**Task instructions:**
In the text on acoustic scene and event tasks, what task does the proposed integrated framework perform first, and what follows it?

**Document text:**
----------------------------------------

Index Terms— Deep neural networks, acoustic scene classification, audio tagging, sound event detection
1 Introduction
Recent advances in deep learning have led to improved performance of acoustic scene classification (ASC) and event related systems in various applications [1, 2, 3, 4, 5, 6]. The detection and classification of acoustic scenes and events (DCASE) community holds annual challenges with public datasets [7, 8, 9]. The DCASE challenge datasets have fostered research on various tasks including ASC, audio tagging (TAG), sound event detection (SED), bird audio detection, and sound localization.
However, these tasks have been independently studied using different deep neural networks (DNNs), despite that their characteristics and required information are highly related. Few studies have explored DNN architectures that use two tasks. Jung et al. [10, 11] applied an attention mechanism for ASC using a pretrained TAG system. The study was inspired by human cognition (e.g., [12]), as humans first perform SED and leverage this information to classify scenes. For instance, perceiving car horns and traffic sounds can be helpful for knowing that he/she is standing in a street. Imoto et al. [13, 14] explored the relation between ASC and SED, proposing DNNs to perform the two tasks simultaneously through a multi-task learning framework [15]. However, the integration of DNNs for related tasks remains in a preliminary stage because only pairs of two related tasks are investigated and motivations on the relationship of these tasks has not been explored. Hence, studies which address motivations for using multiple tasks and analyze the relationship between such tasks requires further investigation.
We explore the integration of three tasks by proposing different DNN architectures (Fig. 1), from which two are inspired by human cognitive processes and the third extends the second architecture. The integrated framework performs two segment-level tasks and one frame-level task using a single DNN that jointly learns and performs ASC, TAG, and SED (three tasks are introduced in details in Section 2). The first architecture resembles the short-term perception of adults for ASC, being similar to the method used by Jung et al. [10]. Instead of using a TAG system to improve an ASC system, we propose an integrated framework that first performs SED followed by ASC and TAG.

----------------------------------------

**Given information:**
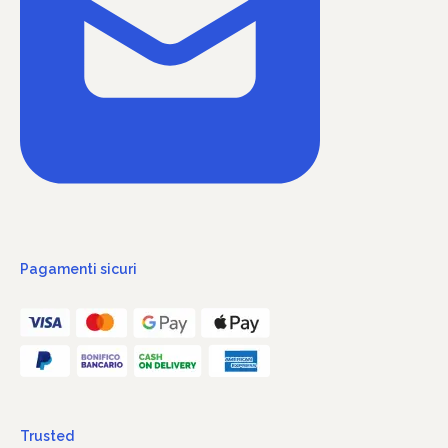
Pagamenti sicuri
Trusted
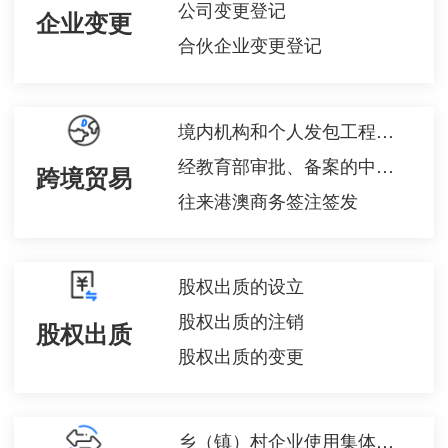
公司变更登记
企业变更
合伙企业变更登记
境内机构和个人发包工程作业或劳务项目备案
经教育部审批、备案的中外合作办学机构与项目查询
跨境贸易
往来港澳商务签注签发
股权出质的设立
股权出质的注销
股权出质
股权出质的变更
乡（镇）村企业使用集体建设用地审批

----------------------------------------

**Answer to the exercise:**
It first performs sound event detection (SED), followed by acoustic scene classification (ASC) and audio tagging (TAG).